I just texted my friend writing ''Bugün çok güneşli,  Türkiye gibi'' and I felt tempted to write ''burası çok güneşli'' but then I remembered that my friends once said to me that 'burası' is used for when you are inside a house, meanıng that precise apartment.

Is this a fıxed rule?


----------



## Revontuli

Hello cyaxares,

There's nothing wrong with "Burası çok güneşli". You mean "Turkey" by "burası":

*It's very sunny here today.*

It's not a fixed word that's only used for being inside a building.


----------



## Volcano

cyaxares_died said:


> Can someone explain when to use burası and when burada?
> I just texted my friend writing ''Bugün çok güneşli,  Türkiye gibi'' and I felt tempted to write ''burası çok güneşli'' but then I remembered that my friends once said to me that 'burası' is used for when you are inside a house, meanıng that precise apartment.
> 
> Is this a fıxed rule?


*
I would write: 'Bugün burası Türkiye gibi çok güneşli' - 'It is very sunny here today like Turkey'

Burası - Here, this place: You can use it for a place of you are inside or outside, open land/space/yard/area, region/country etc.*


----------



## piozaf

also I have a question about burası and buranın
*Burası herkes için oturma yeri değildir.*
here anyone for no live .......?
*Buranın evleri sizinkilere benzmiyor mu?*
from here....the house ...?

thanks


----------



## Volcano

piozaf said:


> also I have a question about burası and buranın
> *Burası herkes için oturma yeri değildir.*
> here anyone for no live .......?
> *Buranın evleri sizinkilere benzmiyor mu?*
> from here....the house ...?
> 
> thanks



*This place is not a seating for everybody (to sit)

Don't this place's houses look like yours?*


----------



## Revontuli

1) *Burası* herkes için oturma yeri değildir= *Here* is not a neighbourhood for everyone(the word "oturma yeri" can have different meanings, depending on the context.

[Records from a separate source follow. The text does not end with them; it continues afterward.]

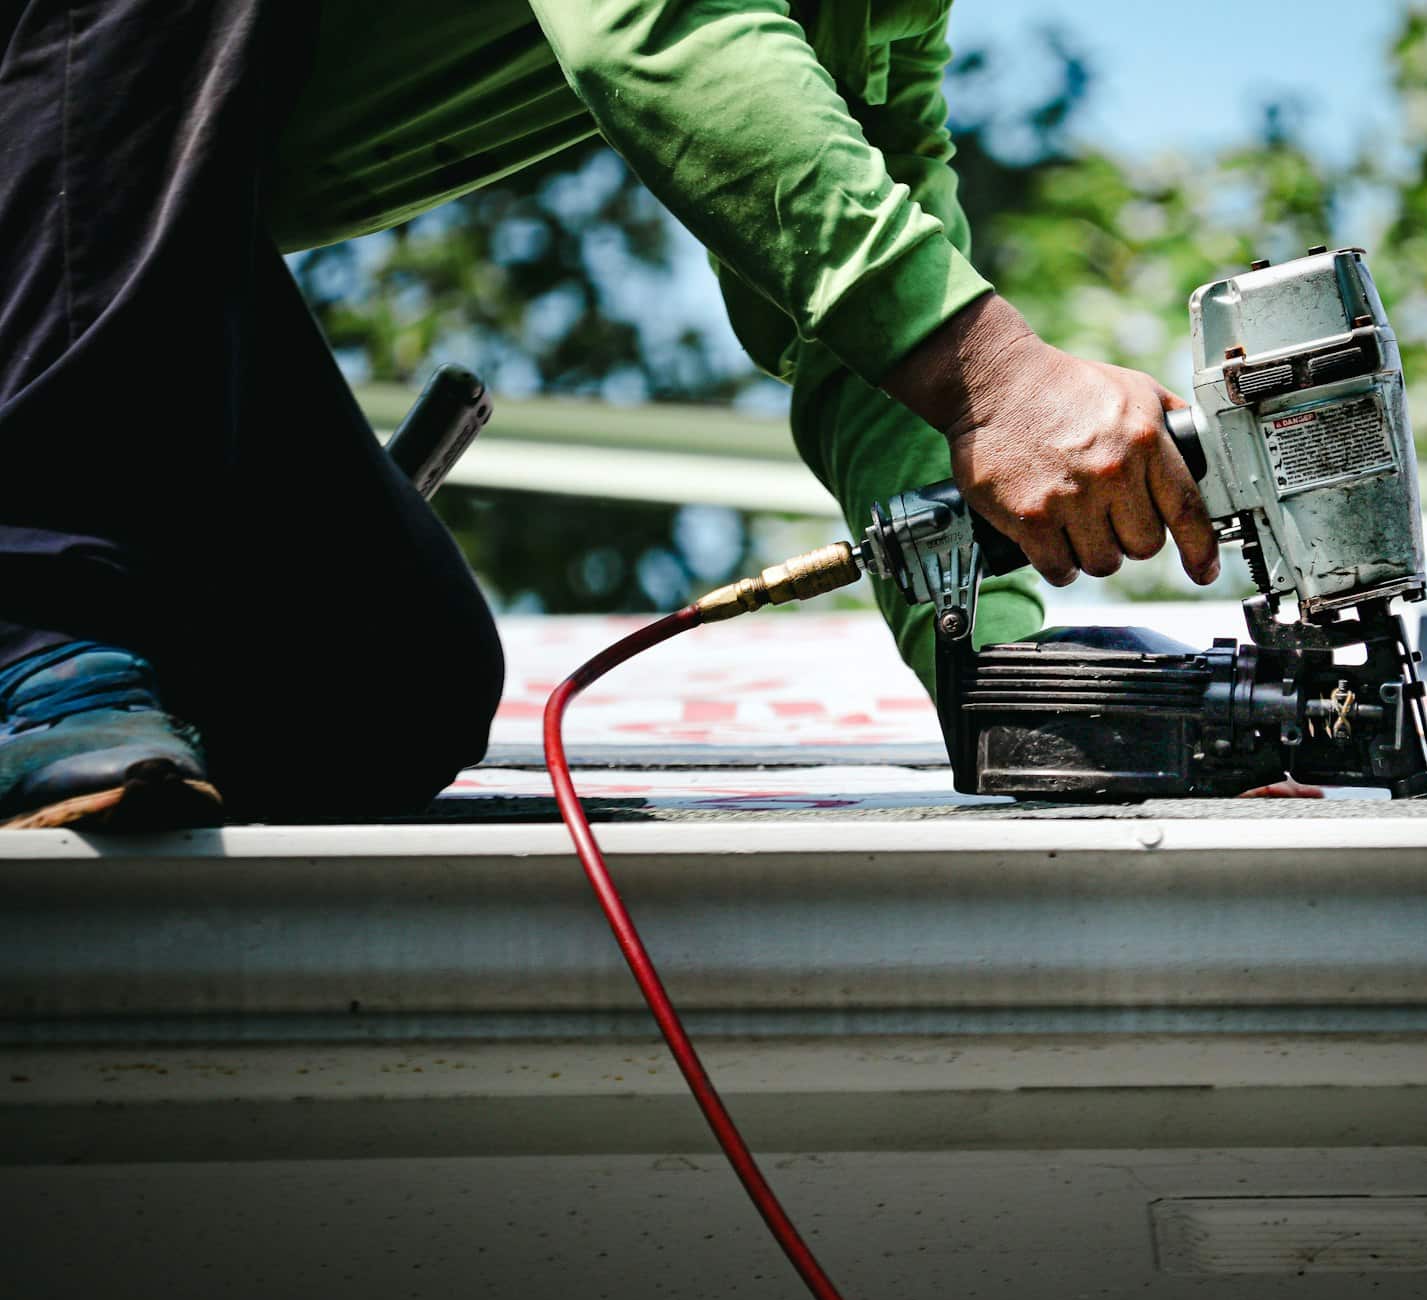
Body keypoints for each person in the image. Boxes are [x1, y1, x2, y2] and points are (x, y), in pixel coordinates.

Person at [0, 0, 1219, 830]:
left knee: (381, 693)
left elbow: (855, 318)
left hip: (78, 265)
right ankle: (38, 621)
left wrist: (1000, 677)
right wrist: (993, 373)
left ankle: (89, 650)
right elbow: (667, 29)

I use it as neighbourhood.)

In this sentence, "burası" is the subject of the verb.

2) Aren't *the houses of this place/neighbourhood* like yours?(or Volcano's suggestion, depending on the context again)= Buranın evleri sizinkilere benzemiyor mu?

   "buranın" is the genitive form.


----------



## Volcano

*I got it as bank or somewhere else like that in the first sentence.Depends on the text*


----------



## piozaf

yalnızca alıştırma cümleler veya cümlelerin bir kitabı türkçeyi için öğrenmek


----------



## tristero

"Burası" is "here" meaning "this place" when used as a noun, such as in the example "Burası oyun yeri değil."  (This is not a playground.)

"Burada" is "here" meaning "in this place", used as an adverb:  "Burada içilmez"  ("There's no smoking allowed here.")

The difference is grammatical, rather than one of meaning in terms of the type of place referred to.


----------